2002年3月 東京大学大学院総合文化研究科超域文化科学専攻 単位取得満期退学
2002年4月 同専攻 助手
2005年4月 東京大学UTCP 研究拠点形成特任研究員
2006年4月 跡見学園女子大学文学部 専任講師
2009年4月 同学部 准教授
2018年4月 同学部 教授
2019年4月 立教大学現代心理学部映像身体学科 教授

主な著作

共著(分担執筆)
  • 朴鎭泰、金賢旭、横山太郎、他『아시아의 문화예술(アジアの文化芸術)』大邱大学出版部 、2011年3月。
  • 「能〈土蜘蛛〉」鈴木健一編『鳥獣虫魚の文学史―日本古典の自然観3虫の巻』三弥井書店、2012年1月。

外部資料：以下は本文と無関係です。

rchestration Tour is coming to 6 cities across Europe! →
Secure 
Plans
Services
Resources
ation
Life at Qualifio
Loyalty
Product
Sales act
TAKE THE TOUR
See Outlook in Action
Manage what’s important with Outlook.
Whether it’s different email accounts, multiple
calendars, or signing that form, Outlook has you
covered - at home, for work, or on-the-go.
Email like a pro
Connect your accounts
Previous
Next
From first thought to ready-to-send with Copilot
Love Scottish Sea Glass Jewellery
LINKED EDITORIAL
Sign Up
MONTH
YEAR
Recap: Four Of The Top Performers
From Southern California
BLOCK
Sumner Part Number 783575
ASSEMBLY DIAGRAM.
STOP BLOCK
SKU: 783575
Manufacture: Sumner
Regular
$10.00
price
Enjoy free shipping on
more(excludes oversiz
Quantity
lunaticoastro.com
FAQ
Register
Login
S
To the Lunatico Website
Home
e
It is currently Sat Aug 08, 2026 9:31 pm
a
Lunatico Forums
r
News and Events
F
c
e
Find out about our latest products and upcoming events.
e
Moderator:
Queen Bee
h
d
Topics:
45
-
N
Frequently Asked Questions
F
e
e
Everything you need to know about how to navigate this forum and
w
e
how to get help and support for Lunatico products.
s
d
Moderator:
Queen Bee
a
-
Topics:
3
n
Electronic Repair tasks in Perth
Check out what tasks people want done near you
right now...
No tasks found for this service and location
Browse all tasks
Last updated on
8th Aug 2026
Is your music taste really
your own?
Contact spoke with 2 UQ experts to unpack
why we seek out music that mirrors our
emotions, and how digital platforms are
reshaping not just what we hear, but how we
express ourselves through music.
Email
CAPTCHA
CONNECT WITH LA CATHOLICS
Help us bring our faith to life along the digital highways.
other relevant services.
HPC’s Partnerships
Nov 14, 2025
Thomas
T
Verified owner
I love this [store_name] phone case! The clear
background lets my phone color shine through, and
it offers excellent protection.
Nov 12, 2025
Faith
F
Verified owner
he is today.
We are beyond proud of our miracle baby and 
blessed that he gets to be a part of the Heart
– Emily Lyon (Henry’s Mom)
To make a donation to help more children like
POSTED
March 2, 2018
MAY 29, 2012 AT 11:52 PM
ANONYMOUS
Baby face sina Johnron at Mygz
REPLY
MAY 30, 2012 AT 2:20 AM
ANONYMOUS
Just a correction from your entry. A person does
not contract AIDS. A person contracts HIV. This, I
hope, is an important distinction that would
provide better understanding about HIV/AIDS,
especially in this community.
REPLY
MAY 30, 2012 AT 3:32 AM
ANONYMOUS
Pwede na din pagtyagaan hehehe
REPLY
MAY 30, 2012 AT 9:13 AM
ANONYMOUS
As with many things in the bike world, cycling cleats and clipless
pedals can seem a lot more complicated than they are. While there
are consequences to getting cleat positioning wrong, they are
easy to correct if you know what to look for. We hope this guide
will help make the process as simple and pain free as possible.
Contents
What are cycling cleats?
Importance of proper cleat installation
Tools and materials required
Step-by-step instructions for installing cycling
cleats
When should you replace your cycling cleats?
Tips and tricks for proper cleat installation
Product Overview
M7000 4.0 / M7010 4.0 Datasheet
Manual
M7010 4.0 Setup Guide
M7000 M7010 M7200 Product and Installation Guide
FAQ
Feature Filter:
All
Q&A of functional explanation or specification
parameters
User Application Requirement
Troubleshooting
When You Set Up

  • 「能の舞を記譜すること──観世元章の型付『秘事之舞』をめぐって」松岡心平編『観世元章の世界』檜書店、2014年7月。
論文
  • 「近代能楽のわざと表現(一)〜(六)」『観世』 84巻5号〜85巻3号、2017年5月〜2018年3月。
  • 「亡霊の話法──能と現代演劇における語り」『viewpoint』77号、1-5頁、2016年12月。
  • 「能面のペルソノロジー――和辻哲郎と坂部恵」『表象』6号、41-49頁、2012年3月。
  • 「身体の近代──三世井上八千代と観世元滋」『表象』4号、77-93頁、2010年3月。
  • 「能勢朝次の世阿弥解釈における「型」と「無心」──西田幾多郎の影響をめぐって」『国文学 解釈と教材の研究』50巻7号、129-138頁、2005年7月。
  • 「日本的身体論の形成──「京都学派」を中心として」『UTCP研究論集』2号、29-44頁、2005年3月。
  • 「世阿弥発見──近代能楽史における吉田東伍『世阿弥十六部集』の意義について」『超域文化科学紀要』 9号、19-45頁、2004年9月。
  • 「天女舞の身体技法──カマエ成立以前の能の身体」『ZEAMI:中世の芸術と文化 1』(森話社)、170-198頁、2002年1月。